Nearly 3 years following the historic loss of the HMS Bounty (the US flagged tall ship that sailed into Hurricane Sandy never to return), another noteworthy vessel has been lost at sea at the mercy of a massive storm. And like the October 2012 Bounty loss, people are left wondering why the ro-ro container ship, the El Faro, went to sea with a massive and quickly developing storm bearing down and seemingly into the eye of a hurricane.
Aside from the fact that the two ships were lost at sea in a wicked hurricane – there are other unfortunate similarities. Two lives were lost in the Bounty tragedy to the 33 lives lost on El Faro, which has now been presumed sunk near Crooked Island in the Bahamas, one of – if not the worst area to be hit by Hurricane Joaquin. Both tragedies were avoidable, however unlike the Bounty, which was in truth a movie set or museum of the “Mutiny on the Bounty” movie that should have never been in even the calmest seas, the El Faro had weathered many storms of serious magnitude. The captain of El Faro was a respected and experienced skipper with thousands of miles along this same route between Puerto Rico and the US.
But the El Faro too, was an aging ship that was about to be replaced by one of the first LNG container ships by parent company, TOTE, Inc. The El Faro was to be sent to Alaska for limited service after years of repairs and regular maintenance on the 40 year old, 790 foot vessel. And the fact that it was a ro-ro ship – built to carry vehicles on a lower deck under the cargo deck – adds to the instability of the vessel in the 25 foot seas she was said to have encountered. When she sank, she was carrying 391 containers topside and 294 cars, trucks and trailers below deck. Get out your Chapman’s and look up Free Surface Effect. Basically it explains how the El Faro could have rolled and sank very quickly with an abundance of water on a lower deck. Ugly thought.
The plan to take any ship out into deteriorating weather to either outrun a hurricane (as was the thought behind the Bounty’s departure) or to “sail around” the storm – is ill conceived. Joaquin whipped itself up quickly from a tropical depression to a category 4 hurricane almost overnight. But it was not invisible to weather routers and to the El Faro Captain who had been closely monitoring the storm and felt confident he could get out in advance of any trouble. Choosing a route close to the Florida coast could have saved the day for a number of reasons.

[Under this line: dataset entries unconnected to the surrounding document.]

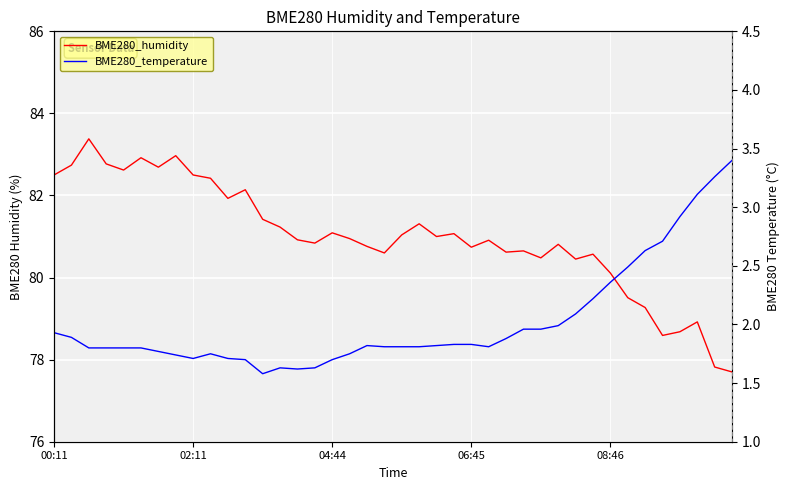

Which series has the widest spread of values?

BME280_humidity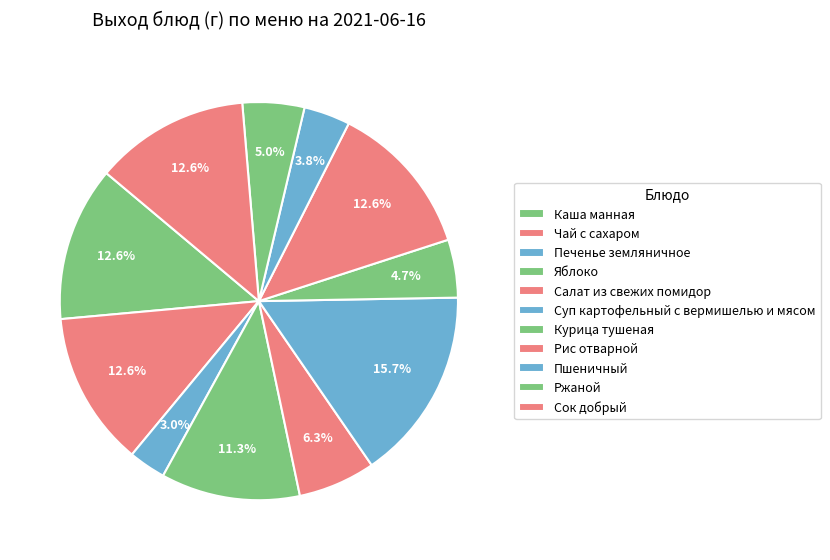

What is the change in value from Салат из свежих помидор to Пшеничный?

-40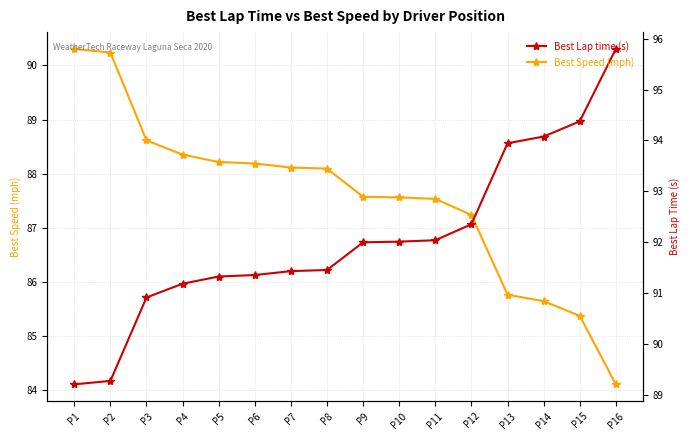

What is the sum of the Best Lap time (s) values at P14 and P3?

185.0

So in the face of an intensifying storm bearing down on the ship, the worst happened – the El Faro lost power. To make matters worse, the ship was foundering without an engine and steering, and right in the path of Joaquin. And Joaquin was intensifying and moving very very slowly. Towards the El Faro.

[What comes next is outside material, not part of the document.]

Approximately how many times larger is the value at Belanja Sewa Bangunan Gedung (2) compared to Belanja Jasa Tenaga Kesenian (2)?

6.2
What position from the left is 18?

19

It’s futile to overthink why they went. As the USCG continues to comb the area looking for survivors, is it possibly time to impose strict weather restrictions on those who decide it is safe to take a ship full of lives into the eye of a storm. No one can predict when an engine or system will fail – and in typical weather or even a “storm,” it could get hairy. But with a tropical depression on the horizon – it is no time to take chances and get out in front of an unpredictable weather system.

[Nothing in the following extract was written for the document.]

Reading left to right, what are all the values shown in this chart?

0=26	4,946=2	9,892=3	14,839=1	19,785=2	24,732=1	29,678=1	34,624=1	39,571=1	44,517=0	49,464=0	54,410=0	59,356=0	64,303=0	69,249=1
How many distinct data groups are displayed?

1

When a captain leaves port and is responsible for the ship and all the cargo and lives aboard it, it is a big call to make in the face of international commerce, big business and a massive weather event. But sometimes bad choices are made by one at the expense of many more. And if the pressure of deciding if there was time, ample distance or a chance of getting around Joaquin was too much for the Captain, it could be helpful to all to know that above X knots (50? 75?) that the USCG “shuts down the waterways” or at least forbids departures. Sending USCG out to rescue, search and investigate these tragedies is also needlessly dangerous to those without a choice. If the USCG could take more of a role in mandating the inappropriate weather in which to navigate, we might have 35 more people around to support this idea. Lest we allow confident mariners the opportunity to stage a few more mutinies at sea. Condolences to all families of those lost on the El Faro.